New Speak

Banning the use of certain words or requiring the use of new ones. Also legislating to revise the meanings of old words. An imperial tradition in ancient China and Egypt, conjured as a bogey in NineteenEightyFour. For example the old soviet newspaper "Pravda", which represented only the views of the state's leaders, translates as "The Truth".

Izvestia translates as "the news", which leads to the old saw, "There is no news in Pravda and no truth in Izvestja", or something like that.

The etymology of pravda suggests that it means orthodoxy rather than truth. The word for government, for instance is pravityelstvo, and the verb pravit means to drive, as in driving a car.

In NineteenEightyFour GeorgeOrwell invented a language for the use of Party members in his imagined totalitarian state: Newspeak. The central principle of Newspeak is that it makes it impossible to contemplate rebellion against the state. In Newspeak peace is war , love is hate, freedom is slavery. Orwell may or may not have had the principle of LinguisticDeterminism in mind when he wrote this.


NewSpeak was designed to remove all ambiguity and shades of meaning from language, in order to make it a terse mechanism purely for the conveyance of information, without any capacity to form truly complex thought. Poetry would be impossible in NewSpeak, as would fiery rhetoric, since one "DoublePlusUnGood" thing is really not so much worse than any other "doubleplusungood", and Tripleplusungood is, well, just triple, and kind of awkward and silly. By standardizing the language, it becomes easier to teach, thus ensuring proles have the useful skills of basic literacy, without having to actually teach anything like literature.

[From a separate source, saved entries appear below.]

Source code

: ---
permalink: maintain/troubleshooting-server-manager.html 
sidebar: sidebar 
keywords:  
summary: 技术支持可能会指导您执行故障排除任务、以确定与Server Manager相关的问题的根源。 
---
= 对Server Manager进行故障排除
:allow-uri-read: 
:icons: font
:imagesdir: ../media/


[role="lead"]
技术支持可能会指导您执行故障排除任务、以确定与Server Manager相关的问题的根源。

Nevertheless, among the "elite", ambiguity still creeps in. Witness the word "DuckSpeak?" -- which is itself a highly metaphorical term and not simply denotative and thus a good candidate for elimination from a proper NewSpeak lexicon -- and the way it became pejorative in one context and complimentary in another.

Terms like "DuckSpeak?" were intentionally put into NewSpeak. The ambiguity is by design. The complementary meaning is used when speaking about the Party, and the pejorative one when speaking about the Party's opposition. You literally could not insult an orthodox Party member by calling them a duckspeaker.

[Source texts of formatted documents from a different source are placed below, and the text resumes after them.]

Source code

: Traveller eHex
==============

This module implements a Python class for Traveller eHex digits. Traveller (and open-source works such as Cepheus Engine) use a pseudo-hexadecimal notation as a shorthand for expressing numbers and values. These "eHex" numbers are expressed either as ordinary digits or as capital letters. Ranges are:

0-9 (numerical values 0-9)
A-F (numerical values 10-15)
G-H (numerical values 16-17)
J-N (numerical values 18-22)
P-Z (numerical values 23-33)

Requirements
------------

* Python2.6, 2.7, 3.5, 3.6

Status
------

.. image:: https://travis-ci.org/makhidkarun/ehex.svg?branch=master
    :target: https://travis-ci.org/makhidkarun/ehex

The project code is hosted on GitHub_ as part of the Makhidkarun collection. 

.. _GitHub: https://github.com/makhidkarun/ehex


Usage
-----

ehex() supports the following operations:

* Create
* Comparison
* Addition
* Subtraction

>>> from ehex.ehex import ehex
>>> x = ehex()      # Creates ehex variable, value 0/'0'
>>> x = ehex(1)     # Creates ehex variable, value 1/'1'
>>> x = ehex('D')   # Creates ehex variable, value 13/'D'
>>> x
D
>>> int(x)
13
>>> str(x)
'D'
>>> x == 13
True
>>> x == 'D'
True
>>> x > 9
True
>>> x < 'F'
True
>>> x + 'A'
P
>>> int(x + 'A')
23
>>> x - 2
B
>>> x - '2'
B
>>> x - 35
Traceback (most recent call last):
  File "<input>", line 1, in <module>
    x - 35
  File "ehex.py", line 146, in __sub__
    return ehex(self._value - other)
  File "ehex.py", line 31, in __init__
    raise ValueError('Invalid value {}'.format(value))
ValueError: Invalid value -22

In fact, Orwell spent time while in Paris living with Eugene Lanti, president of the Sennacieca Asocio Tutmonda, an Esperanto Socialist Anti-Nationalist organisation. The similarities between Esperanto and Newspeak (e.g. doubleplusungood -- cf. Esperanto malbonega -- are hardly coincidental.

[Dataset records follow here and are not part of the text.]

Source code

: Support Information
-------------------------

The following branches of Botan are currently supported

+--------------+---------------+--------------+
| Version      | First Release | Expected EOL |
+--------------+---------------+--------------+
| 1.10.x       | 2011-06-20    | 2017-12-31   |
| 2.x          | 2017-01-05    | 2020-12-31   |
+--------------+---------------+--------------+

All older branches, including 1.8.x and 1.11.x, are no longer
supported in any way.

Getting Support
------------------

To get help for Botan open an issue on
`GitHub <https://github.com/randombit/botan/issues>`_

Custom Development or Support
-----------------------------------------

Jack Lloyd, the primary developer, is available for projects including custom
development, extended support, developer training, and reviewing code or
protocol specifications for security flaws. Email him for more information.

This is bad press for Esperanto, considering the culture of EsperantoLanguage is almost opposite that of Newspeak. One could say that Newspeak co-opted features of Esperanto for marketing purposes. "Our next dictionary will be an inch thick."

It may be bad press, but it emphasises that even the best of ideas may be corrupted, which is also a theme in NineteenEightyFour, and even more so in AnimalFarm. -- OleAndersen


It should be mentioned that BasicEnglish had not only proponents but opponents among famous English-speakers. It was long assumed that George Orwell based the mind-controlling language Newspeak in his novel 1984 on Esperanto -- Orwell, it happens, was closely acquainted with Esperanto and had what he considered good reasons -- personal, not linguistic -- to dislike the language (15); but a radio report in the early 1980's indicated that recently discovered papers proved that Newspeak had, in fact, been a satire on Basic English, which Orwell considered far more of a crime against the English language than Esperanto.

(15) Apparently, Orwell, during his down-and-out phase in Paris, had to accept a room in the lodgings of a cousin. The fact that she and her live-in lover spoke only Esperanto together at home -- a language he could not understand -- left him less than enthusiastic.

This was taken from http://donh.best.vwh.net/Esperanto/EBook/chap03.html


Also a language (or at least a design for one). See "Newspeak: an unexceptional language", I.F. Currie, Software Engineering Journal, July 1986. (2 years too late)

From the abstract: "NewSpeak is a language designed for use in safety-critical programs. It tries to limit the freedom of the programmer to the kind of ideas in programming that are reasonably easy to formalise, without making these restrictions unduly onerous. Its principle characteristic is that it has no exceptional values or states. Incorrect constructions which would lead to exceptional behaviour, such as range violations or numerical overflow, are all dealt with at compile time."